● Working data:
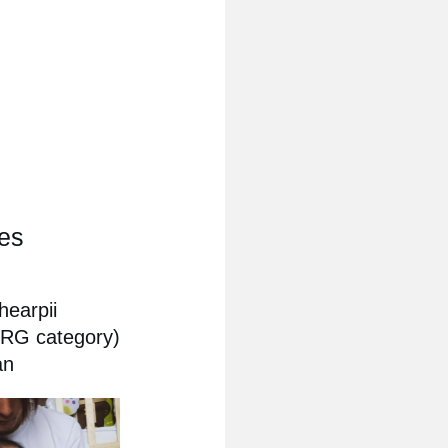
ies
hearpii
ORG category)
an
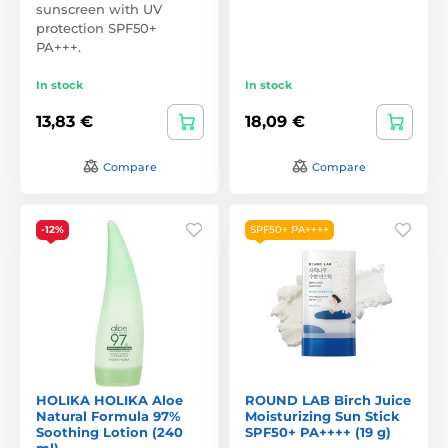
sunscreen with UV
protection SPF50+
PA+++.
In stock
In stock
13,83 €
18,09 €
Compare
Compare
-12%
SPF50+ PA++++
HOLIKA HOLIKA Aloe
ROUND LAB Birch Juice
Natural Formula 97%
Moisturizing Sun Stick
Soothing Lotion (240
SPF50+ PA++++ (19 g)
ml)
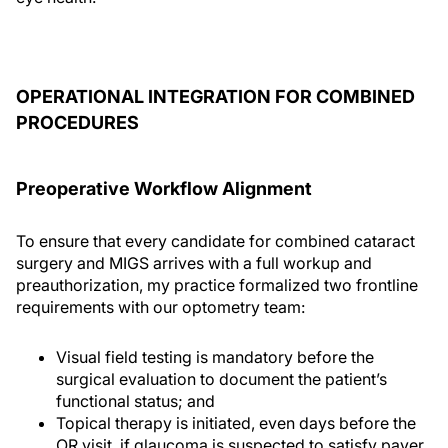
OPERATIONAL INTEGRATION FOR COMBINED
PROCEDURES
Preoperative Workflow Alignment
To ensure that every candidate for combined cataract
surgery and MIGS arrives with a full workup and
preauthorization, my practice formalized two frontline
requirements with our optometry team:
Visual field testing is mandatory before the
surgical evaluation to document the patient’s
functional status; and
Topical therapy is initiated, even days before the
OR visit, if glaucoma is suspected to satisfy payer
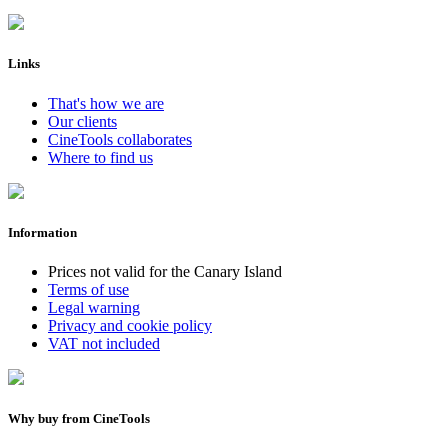
Links
That's how we are
Our clients
CineTools collaborates
Where to find us
Information
Prices not valid for the Canary Island
Terms of use
Legal warning
Privacy and cookie policy
VAT not included
Why buy from CineTools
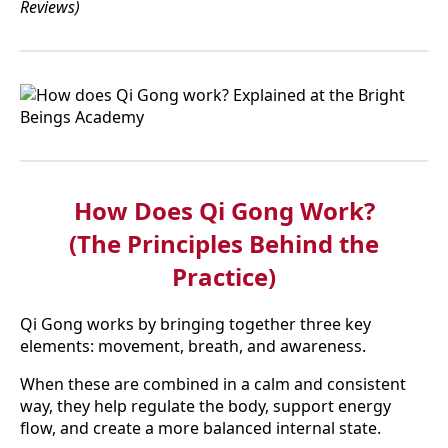
Reviews)
How Does Qi Gong Work?
(The Principles Behind the
Practice)
Qi Gong works by bringing together three key
elements: movement, breath, and awareness.
When these are combined in a calm and consistent
way, they help regulate the body, support energy
flow, and create a more balanced internal state.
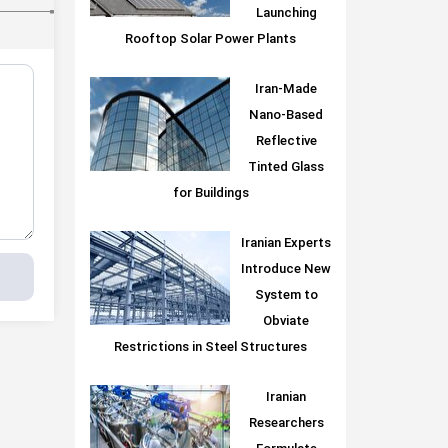
Launching
Rooftop Solar Power Plants
Iran-Made
Nano-Based
Reflective
Tinted Glass
for Buildings
Iranian Experts
Introduce New
System to
Obviate
Restrictions in Steel Structures
Iranian
Researchers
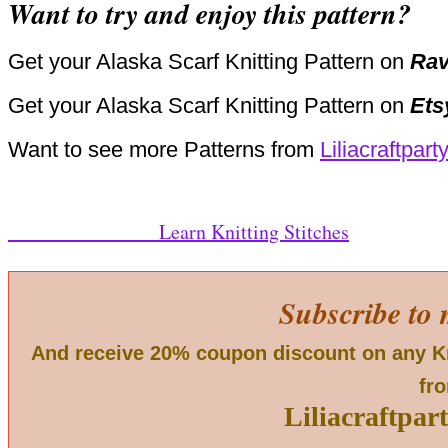
Want to try and enjoy this pattern?
Get your Alaska Scarf Knitting Pattern on
Rav
Get your Alaska Scarf Knitting Pattern on
Ets
Want to see more Patterns from
Liliacraftpart
Learn Knitting Stitches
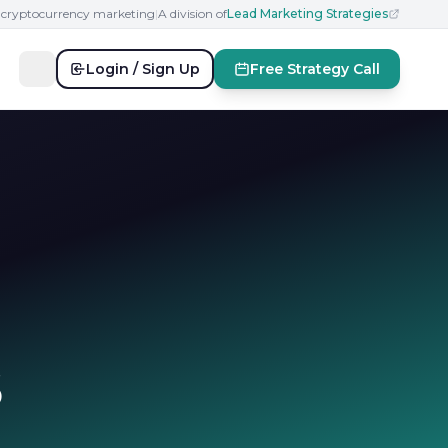
n cryptocurrency marketing
|
A division of
Lead Marketing Strategies
Login / Sign Up
Free Strategy Call
6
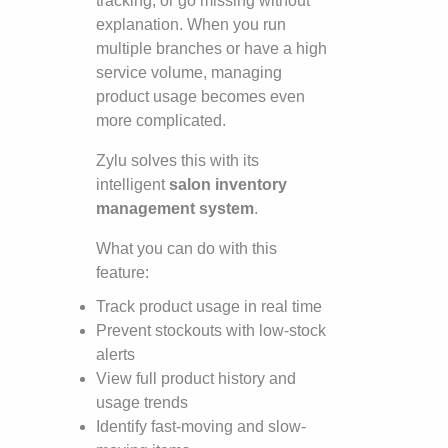
tracking, or go missing without
explanation. When you run
multiple branches or have a high
service volume, managing
product usage becomes even
more complicated.
Zylu solves this with its
intelligent
salon inventory
management system
.
What you can do with this
feature:
Track product usage in real time
Prevent stockouts with low-stock
alerts
View full product history and
usage trends
Identify fast-moving and slow-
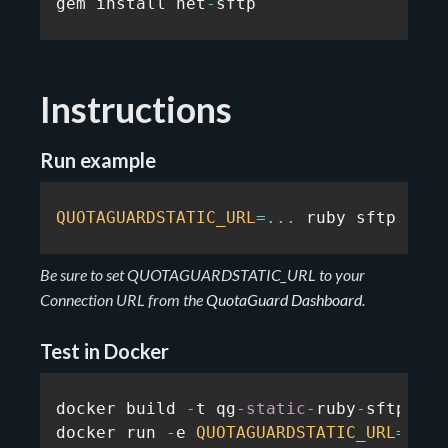
gem install net
-
sftp
Instructions
Run example
QUOTAGUARDSTATIC_URL
=
...
 ruby sftp
.
rb
Be sure to set QUOTAGUARDSTATIC_URL to your
Connection URL from the
QuotaGuard Dashboard
.
Test in Docker
docker build 
-
t qg
-
static
-
ruby
-
sftp
-
exa
docker run 
-
e 
QUOTAGUARDSTATIC_URL
=
...
 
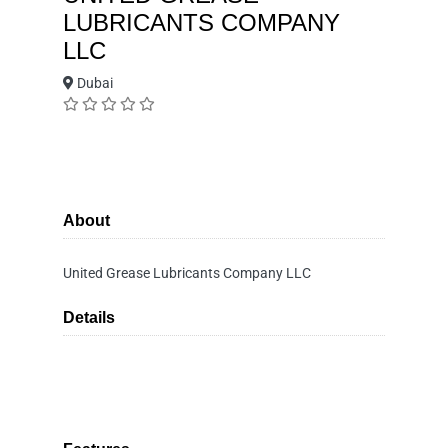
LUBRICANTS COMPANY
LLC
Dubai
About
United Grease Lubricants Company LLC
Details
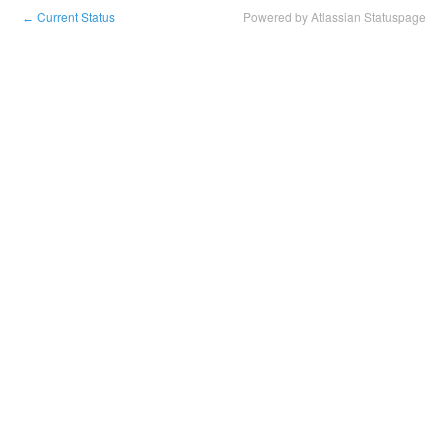
Current Status
Powered by Atlassian Statuspage
←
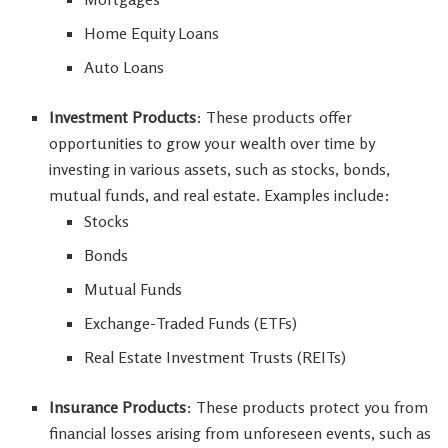
Home Equity Loans
Auto Loans
Investment Products
: These products offer
opportunities to grow your wealth over time by
investing in various assets, such as stocks, bonds,
mutual funds, and real estate. Examples include:
Stocks
Bonds
Mutual Funds
Exchange-Traded Funds (ETFs)
Real Estate Investment Trusts (REITs)
Insurance Products
: These products protect you from
financial losses arising from unforeseen events, such as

● Activity:
Transcribe exactly, with no pictures, the lines running from the first line of the material through the line holding "Topical therapy is".

● Output:
ies
hearpii
ORG category)
an
sunscreen with UV
protection SPF50+
PA+++.
In stock
In stock
13,83 €
18,09 €
Compare
Compare
-12%
SPF50+ PA++++
HOLIKA HOLIKA Aloe
ROUND LAB Birch Juice
Natural Formula 97%
Moisturizing Sun Stick
Soothing Lotion (240
SPF50+ PA++++ (19 g)
ml)
OPERATIONAL INTEGRATION FOR COMBINED
PROCEDURES
Preoperative Workflow Alignment
To ensure that every candidate for combined cataract
surgery and MIGS arrives with a full workup and
preauthorization, my practice formalized two frontline
requirements with our optometry team:
Visual field testing is mandatory before the
surgical evaluation to document the patient’s
functional status; and
Topical therapy is initiated, even days before the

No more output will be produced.